● Exercise details
Replace "Электротехнические клеммы" with "Клеммные соединители" wherever it appears in the records below, leave every other line as it is, and omit the pictures from your answer.

· · · · ·

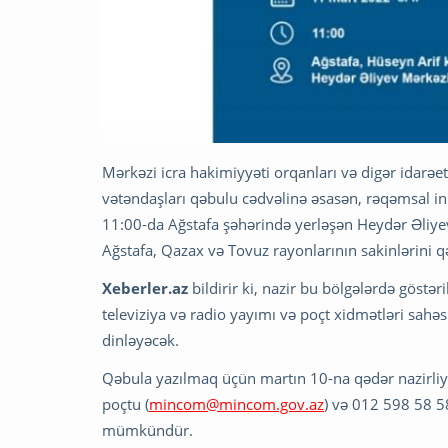
Mərkəzi icra hakimiyyəti orqanları və digər idarə
vətəndaşları qəbulu cədvəlinə əsasən, rəqəmsal in
11:00-da Ağstafa şəhərində yerləşən Heydər Əliye
Ağstafa, Qazax və Tovuz rayonlarının sakinlərini q
Xeberler.az
bildirir ki, nazir bu bölgələrdə göstə
televiziya və radio yayımı və poçt xidmətləri sahə
dinləyəcək.
Qəbula yazılmaq üçün martın 10-na qədər nazirliyi
poçtu (
mincom@mincom.gov.az
) və 012 598 58 58
mümkündür.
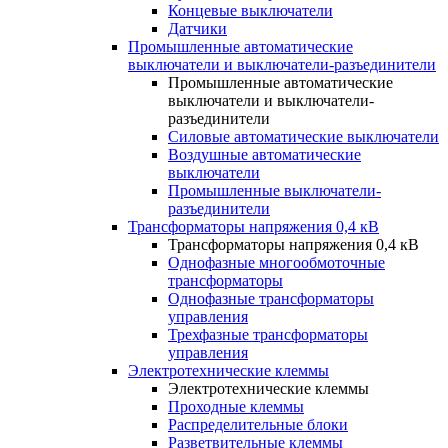
Концевые выключатели
Датчики
Промышленные автоматические
выключатели и выключатели-разъединители
Промышленные автоматические
выключатели и выключатели-
разъединители
Силовые автоматические выключатели
Воздушные автоматические
выключатели
Промышленные выключатели-
разъединители
Трансформаторы напряжения 0,4 кВ
Трансформаторы напряжения 0,4 кВ
Однофазные многообмоточные
трансформаторы
Однофазные трансформаторы
управления
Трехфазные трансформаторы
управления
Электротехнические клеммы
Электротехнические клеммы
Проходные клеммы
Распределительные блоки
Разветвительные клеммы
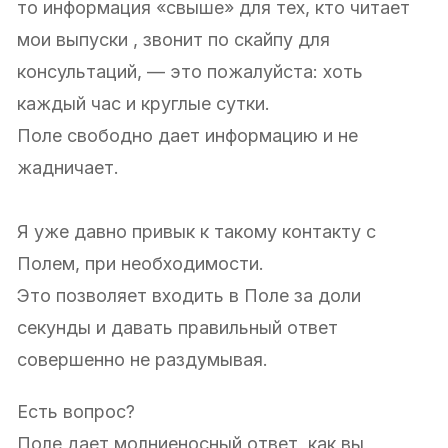
то информация «свыше» для тех, кто читает
мои выпуски , звонит по скайпу для
консультаций, — это пожалуйста: хоть
каждый час и круглые сутки.
Поле свободно дает информацию и не
жадничает.
Я уже давно привык к такому контакту с
Полем, при необходимости.
Это позволяет входить в Поле за доли
секунды и давать правильный ответ
совершенно не раздумывая.
Есть вопрос?
Поле дает молниеносный ответ, как вы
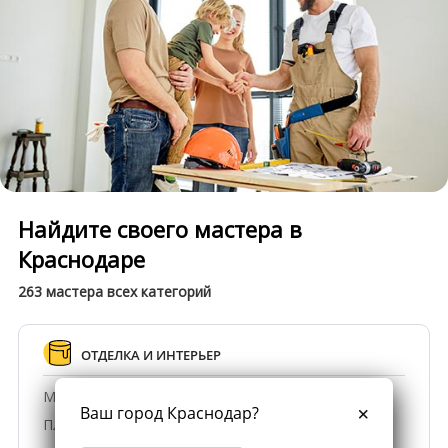
Найдите своего мастера в
Краснодаре
263 мастера всех категорий
ОТДЕЛКА И ИНТЕРЬЕР
Малярные и штукатурные работы, обои
Ваш город Краснодар?
Плитка и мозаика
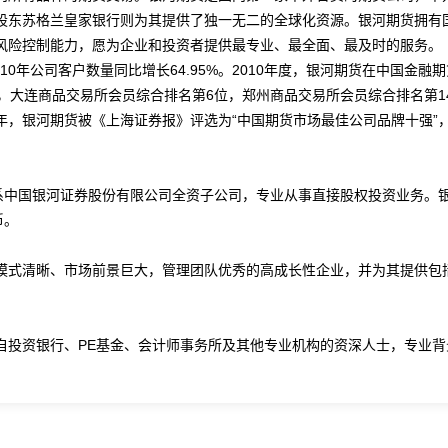
股东苏格兰皇家银行则为其提供了独一无二的全球化资源。银河期货拥有
风险控制能力，愿为企业和投资者提供最专业、最全面、最及时的服务。
010年公司客户数量同比增长64.95%。2010年度，银河期货在中国金融
，大连商品交易所会员综合排名第6位，郑州商品交易所会员综合排名第1
0年，银河期货被《上海证券报》评选为“中国期货市场最佳公司品牌十强”
。
中国银河证券股份有限公司全资子公司，专业从事直接股权投资业务。
币。
式清晰、市场前景巨大，管理团队优秀的高成长性企业，并为其提供包
投资银行、PE基金、会计师事务所及其他专业机构的资深人士，专业背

· · · · ·

● Response
Mərkəzi icra hakimiyyəti orqanları və digər idarə
vətəndaşları qəbulu cədvəlinə əsasən, rəqəmsal in
11:00-da Ağstafa şəhərində yerləşən Heydər Əliye
Ağstafa, Qazax və Tovuz rayonlarının sakinlərini q
Xeberler.az
bildirir ki, nazir bu bölgələrdə göstə
televiziya və radio yayımı və poçt xidmətləri sahə
dinləyəcək.
Qəbula yazılmaq üçün martın 10-na qədər nazirliyi
poçtu (
mincom@mincom.gov.az
) və 012 598 58 58
mümkündür.
Концевые выключатели
Датчики
Промышленные автоматические
выключатели и выключатели-разъединители
Промышленные автоматические
выключатели и выключатели-
разъединители
Силовые автоматические выключатели
Воздушные автоматические
выключатели
Промышленные выключатели-
разъединители
Трансформаторы напряжения 0,4 кВ
Трансформаторы напряжения 0,4 кВ
Однофазные многообмоточные
трансформаторы
Однофазные трансформаторы
управления
Трехфазные трансформаторы
управления
Клеммные соединители
Клеммные соединители
Проходные клеммы
Распределительные блоки
Разветвительные клеммы
то информация «свыше» для тех, кто читает
мои выпуски , звонит по скайпу для
консультаций, — это пожалуйста: хоть
каждый час и круглые сутки.
Поле свободно дает информацию и не
жадничает.
Я уже давно привык к такому контакту с
Полем, при необходимости.
Это позволяет входить в Поле за доли
секунды и давать правильный ответ
совершенно не раздумывая.
Есть вопрос?
Поле дает молниеносный ответ, как вы
Найдите своего мастера в
Краснодаре
263 мастера всех категорий
ОТДЕЛКА И ИНТЕРЬЕР
Малярные и штукатурные работы, обои
Ваш город Краснодар?
Плитка и мозаика
股东苏格兰皇家银行则为其提供了独一无二的全球化资源。银河期货拥有
风险控制能力，愿为企业和投资者提供最专业、最全面、最及时的服务。
010年公司客户数量同比增长64.95%。2010年度，银河期货在中国金融
，大连商品交易所会员综合排名第6位，郑州商品交易所会员综合排名第1
0年，银河期货被《上海证券报》评选为“中国期货市场最佳公司品牌十强”
。
中国银河证券股份有限公司全资子公司，专业从事直接股权投资业务。
币。
式清晰、市场前景巨大，管理团队优秀的高成长性企业，并为其提供包
投资银行、PE基金、会计师事务所及其他专业机构的资深人士，专业背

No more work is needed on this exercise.